Chris Hogan’s Versatility Allows Patriots’ Offense To Be More Flexible

1,402

FOXBORO, Mass. — Chris Hogan started living up to the hype almost as soon as the 2016 New England Patriots season finally kicked off.

Hogan, lined up at “X” receiver, gave a stutter step and beat Arizona Cardinals rookie cornerback Brandon Williams decisively off the line in the Patriots’ opening drive just 7 minutes and 18 seconds into his team’s season-opening 23-21 win Sunday night. Jimmy Garoppolo tossed the ball 25 yards down the field, and Hogan took it the other 12 yards for a touchdown, sprinting past Cardinals safety Tony Jefferson, who had a decent jump on the ball.

Hogan also flashed his versatility early. He caught the 37-yard touchdown pass while lined up outside, and he had two catches on three targets for 23 yards from the slot. Hogan, again lined up outside, also was targeted early in the fourth quarter, but the play didn’t count because the Cardinals were flagged for roughing the passer.

Early in training camp, it appeared Hogan would play special teams just as frequently as on offense. As other receivers went down, however, Hogan stepped up.

“When you’re around a guy everyday like it is with Chris, he’s impressive everyday,” Patriots head coach Bill Belichick said Friday. “He doesn’t have a lot of up-and-down days — every day is a good day for him, which I would say wasn’t unexpected. You just don’t know until you’re around him.

“I think he could contribute for us in the kicking game. As we went through training camp, he was really our healthiest receiver. Danny (Amendola) wasn’t out there, Julian (Edelman) wasn’t out there for quite a while, Malcolm (Mitchell) was out, then he missed time. (Hogan) was the guy who was out there the most, and so we tried to manage the volume for him just overall.

“I think he could absolutely play in the kicking game. I think he could play outside, he can play inside in the passing game, which he has. I think he could do all of those things.”
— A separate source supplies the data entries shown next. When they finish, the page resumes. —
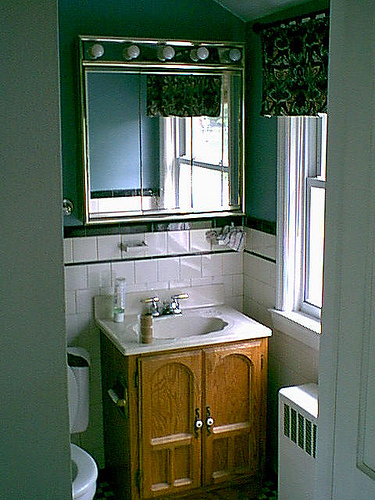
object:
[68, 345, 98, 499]
toilet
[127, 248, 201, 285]
tile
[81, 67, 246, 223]
mirror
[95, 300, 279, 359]
sink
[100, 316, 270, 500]
cabinet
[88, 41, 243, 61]
bulbs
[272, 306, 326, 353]
sill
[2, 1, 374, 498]
bathroom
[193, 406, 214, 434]
knobs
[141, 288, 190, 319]
faucet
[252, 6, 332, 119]
curtain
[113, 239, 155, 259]
dish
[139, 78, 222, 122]
reflection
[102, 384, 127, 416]
holder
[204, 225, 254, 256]
hand towel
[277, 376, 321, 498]
heater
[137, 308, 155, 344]
roll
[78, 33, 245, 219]
medicine cabinet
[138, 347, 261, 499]
doors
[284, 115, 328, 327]
bathroom window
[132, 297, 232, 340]
bathroom sink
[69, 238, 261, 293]
bathroom wall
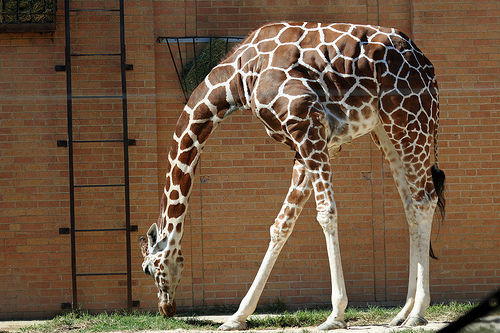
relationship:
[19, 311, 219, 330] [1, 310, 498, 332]
grass on ground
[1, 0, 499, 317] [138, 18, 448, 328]
wall behind giraffe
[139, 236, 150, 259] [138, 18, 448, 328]
horns on giraffe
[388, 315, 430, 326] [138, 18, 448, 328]
hoofs on giraffe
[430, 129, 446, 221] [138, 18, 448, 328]
tail on giraffe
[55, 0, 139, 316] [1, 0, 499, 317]
ladder on wall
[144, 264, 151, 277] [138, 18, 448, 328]
eye of giraffe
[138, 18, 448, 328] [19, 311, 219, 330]
giraffe eats grass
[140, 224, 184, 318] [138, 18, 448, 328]
head of giraffe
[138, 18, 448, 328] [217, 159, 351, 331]
giraffe has legs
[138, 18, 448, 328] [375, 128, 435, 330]
giraffe has hind legs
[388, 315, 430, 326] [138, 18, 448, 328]
hoofs of giraffe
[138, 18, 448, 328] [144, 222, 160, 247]
giraffe has ear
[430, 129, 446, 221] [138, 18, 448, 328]
tail of giraffe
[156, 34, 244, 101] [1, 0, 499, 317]
feeder on wall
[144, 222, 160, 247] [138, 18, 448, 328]
ear of giraffe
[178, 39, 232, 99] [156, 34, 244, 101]
hay in feeder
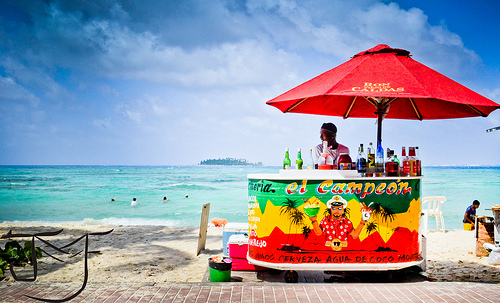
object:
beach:
[1, 216, 500, 281]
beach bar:
[247, 142, 424, 282]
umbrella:
[265, 44, 499, 148]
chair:
[421, 194, 448, 232]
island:
[200, 157, 263, 166]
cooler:
[229, 234, 256, 271]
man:
[462, 200, 479, 230]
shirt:
[462, 206, 475, 223]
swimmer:
[111, 197, 116, 202]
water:
[1, 165, 500, 226]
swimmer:
[130, 197, 138, 206]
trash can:
[209, 256, 231, 282]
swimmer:
[163, 195, 168, 203]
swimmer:
[185, 194, 189, 199]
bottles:
[283, 146, 293, 171]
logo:
[349, 80, 406, 93]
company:
[286, 179, 413, 199]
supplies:
[221, 221, 270, 271]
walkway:
[0, 280, 499, 302]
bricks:
[250, 282, 265, 302]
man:
[312, 122, 348, 167]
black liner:
[208, 262, 228, 271]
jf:
[8, 227, 114, 302]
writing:
[352, 81, 404, 92]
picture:
[280, 195, 399, 252]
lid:
[228, 234, 248, 245]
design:
[282, 187, 397, 253]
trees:
[279, 198, 299, 251]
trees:
[217, 157, 224, 163]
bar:
[241, 169, 424, 280]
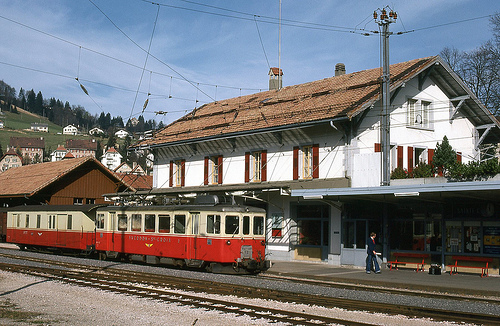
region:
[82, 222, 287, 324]
Bottom of train is red.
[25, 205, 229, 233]
Mid section of train is white.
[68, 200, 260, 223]
Roof of train is black.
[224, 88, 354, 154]
Roof on building is brown.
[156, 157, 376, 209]
Building has brown shutters on building.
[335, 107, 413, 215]
Building next to train is white.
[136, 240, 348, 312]
Gravel next to train.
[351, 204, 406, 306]
Person walking on sidewalk near train.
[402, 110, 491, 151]
Green plants on roof top near train.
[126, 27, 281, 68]
Sky is blue with white clouds.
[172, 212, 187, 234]
a window on the train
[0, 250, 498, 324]
a pair of train tracks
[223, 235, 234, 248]
a headlight on the train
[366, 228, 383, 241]
the head of a man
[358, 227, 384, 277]
a man on the sidewalk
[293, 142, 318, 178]
a window on the building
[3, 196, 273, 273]
a red and white train on the tracks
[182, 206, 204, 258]
the door of a train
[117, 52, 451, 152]
a brown building roof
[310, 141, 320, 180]
a red window shutter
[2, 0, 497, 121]
The sky is blue.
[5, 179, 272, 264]
The train is red and white.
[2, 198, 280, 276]
The train is on the tracks.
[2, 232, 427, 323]
The tracks are brown.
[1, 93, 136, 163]
the grass is green.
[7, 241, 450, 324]
Gravel between the tracks.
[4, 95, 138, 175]
Houses on the hills.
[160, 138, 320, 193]
The shutters are red.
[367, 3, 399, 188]
The pole is wooden.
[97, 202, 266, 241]
Windows on the train.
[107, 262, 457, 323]
train rails in background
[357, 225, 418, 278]
man waiting for train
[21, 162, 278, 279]
big red train in picture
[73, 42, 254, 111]
electrical wires in the sky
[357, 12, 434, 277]
telephone pole in background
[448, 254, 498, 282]
orange bent in background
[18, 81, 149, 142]
green trees in the background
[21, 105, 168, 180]
homes in the background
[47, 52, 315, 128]
clear blue sky in background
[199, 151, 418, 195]
red windows on the tree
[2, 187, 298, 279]
Local train stopped station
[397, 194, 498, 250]
Convenience store next station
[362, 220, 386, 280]
Person walking slowly sidewalk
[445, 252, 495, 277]
Red wooden bench seating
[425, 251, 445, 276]
Trash recepticle between benchs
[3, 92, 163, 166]
Many house buildings hillside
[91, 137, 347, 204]
Electric wiring needed train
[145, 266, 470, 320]
Gravel bed between train tracks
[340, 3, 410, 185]
Electrical utility pole carries lines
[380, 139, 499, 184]
Outdoor cafe surrounded foliage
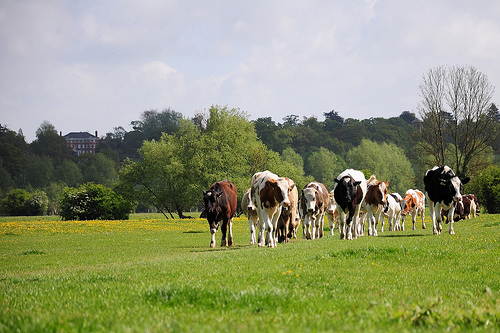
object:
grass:
[0, 212, 497, 332]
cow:
[200, 180, 237, 250]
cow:
[248, 168, 288, 249]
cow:
[240, 187, 261, 247]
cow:
[299, 181, 330, 240]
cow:
[274, 177, 303, 244]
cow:
[360, 175, 391, 237]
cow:
[401, 188, 428, 233]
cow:
[456, 192, 480, 222]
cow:
[421, 163, 466, 235]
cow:
[329, 166, 370, 240]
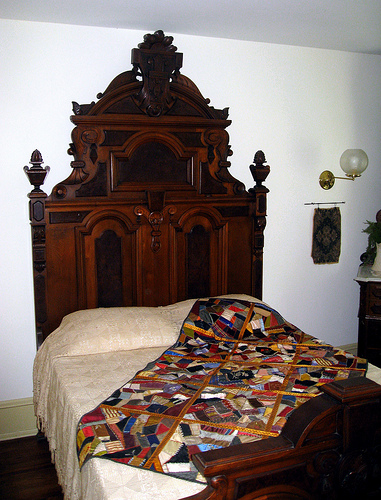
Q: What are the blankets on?
A: A bed.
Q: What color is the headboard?
A: Brown.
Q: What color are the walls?
A: White.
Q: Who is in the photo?
A: Nobody.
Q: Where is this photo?
A: In a bedroom.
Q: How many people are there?
A: None.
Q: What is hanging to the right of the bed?
A: A light and a towel.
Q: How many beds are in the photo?
A: One.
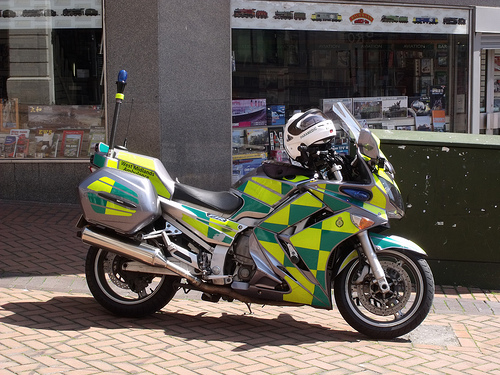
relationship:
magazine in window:
[232, 101, 273, 131] [232, 22, 477, 171]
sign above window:
[350, 9, 375, 29] [232, 22, 477, 171]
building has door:
[2, 6, 487, 285] [474, 6, 500, 143]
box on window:
[430, 108, 446, 131] [232, 22, 477, 171]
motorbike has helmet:
[80, 66, 440, 340] [280, 110, 338, 161]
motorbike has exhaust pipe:
[80, 66, 440, 340] [78, 225, 205, 291]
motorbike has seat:
[80, 66, 440, 340] [174, 181, 247, 218]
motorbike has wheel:
[80, 66, 440, 340] [333, 240, 437, 341]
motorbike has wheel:
[80, 66, 440, 340] [84, 231, 181, 311]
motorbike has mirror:
[80, 66, 440, 340] [356, 133, 386, 169]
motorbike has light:
[80, 66, 440, 340] [351, 212, 379, 233]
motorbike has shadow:
[80, 66, 440, 340] [5, 295, 390, 354]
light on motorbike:
[86, 139, 113, 169] [80, 66, 440, 340]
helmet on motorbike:
[280, 110, 338, 161] [80, 66, 440, 340]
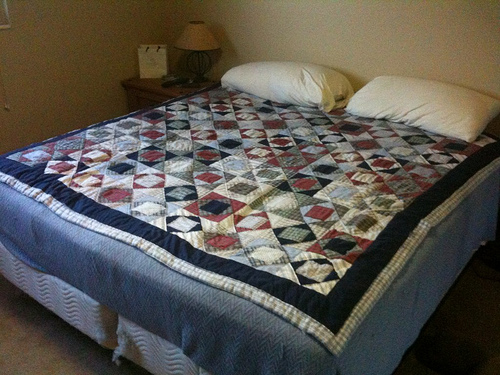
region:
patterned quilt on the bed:
[128, 132, 353, 268]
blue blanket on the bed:
[148, 285, 233, 339]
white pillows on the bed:
[249, 53, 473, 131]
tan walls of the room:
[323, 2, 451, 52]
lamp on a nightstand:
[181, 18, 220, 80]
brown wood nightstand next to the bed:
[129, 82, 166, 97]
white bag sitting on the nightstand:
[133, 42, 171, 79]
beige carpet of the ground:
[16, 316, 80, 369]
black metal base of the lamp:
[180, 53, 217, 78]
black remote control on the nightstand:
[160, 77, 188, 90]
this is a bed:
[71, 130, 339, 310]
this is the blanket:
[201, 100, 331, 214]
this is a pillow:
[400, 80, 452, 105]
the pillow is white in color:
[378, 83, 430, 113]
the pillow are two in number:
[225, 59, 472, 136]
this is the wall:
[40, 15, 87, 101]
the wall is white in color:
[311, 12, 431, 63]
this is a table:
[130, 72, 165, 90]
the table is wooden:
[131, 71, 153, 90]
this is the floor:
[5, 318, 52, 368]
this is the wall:
[294, 10, 376, 42]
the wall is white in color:
[348, 13, 450, 55]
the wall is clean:
[35, 13, 77, 88]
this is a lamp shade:
[175, 20, 223, 69]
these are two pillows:
[217, 62, 494, 142]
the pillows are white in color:
[301, 80, 388, 100]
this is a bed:
[36, 108, 486, 366]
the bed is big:
[26, 117, 498, 372]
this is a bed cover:
[118, 125, 264, 270]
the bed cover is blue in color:
[71, 235, 103, 277]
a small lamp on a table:
[179, 19, 217, 102]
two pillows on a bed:
[214, 35, 488, 112]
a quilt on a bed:
[1, 77, 464, 236]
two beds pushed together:
[68, 274, 161, 374]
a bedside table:
[118, 63, 219, 114]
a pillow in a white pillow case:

Hogan still might not play every offensive snap for the Patriots — he was on 77 percent of offensive plays in Week 1 — but his versatility will allow him to take the field frequently, no matter what other skill-position players are healthy.

Hogan lined up outside on 53.4 percent of New England’s offensive snaps in Week 1 and inside on the other 46.7 percent, according to Pro Football Focus. He was on the left side for 48.3 percent of snaps and on the right for the other 51.7 percent. Showing that kind of flexibility in his first game with the Patriots is impressive.

“I don’t think he’s going to be out there for every play of every game, so depending on who else we have, what we’re trying to do and so forth, part of his versatility is a real strength for other players, because it might allow them to do something that, if they don’t have that flexibility, then they’ll do something they’re really good at, and he can still be able to adjust,” Belichick said. “Julian’s like that, too. He’s a very adaptable player. It’s good to have those guys in the passing game, and in the receiving group, if you want to move guys around, play guys at different positions in the formation, then there are guys who can make those adjustments and not feel like you’re losing out in the passing game.”

Hogan is the Patriots’ biggest wide receiver at 6-foot-1, 220 pounds. But with a 6.70-second three-cone drill time, he has the quickness and agility to play inside.

The Buffalo Bills soon might regret letting Hogan leave for the Patriots as a restricted free agent.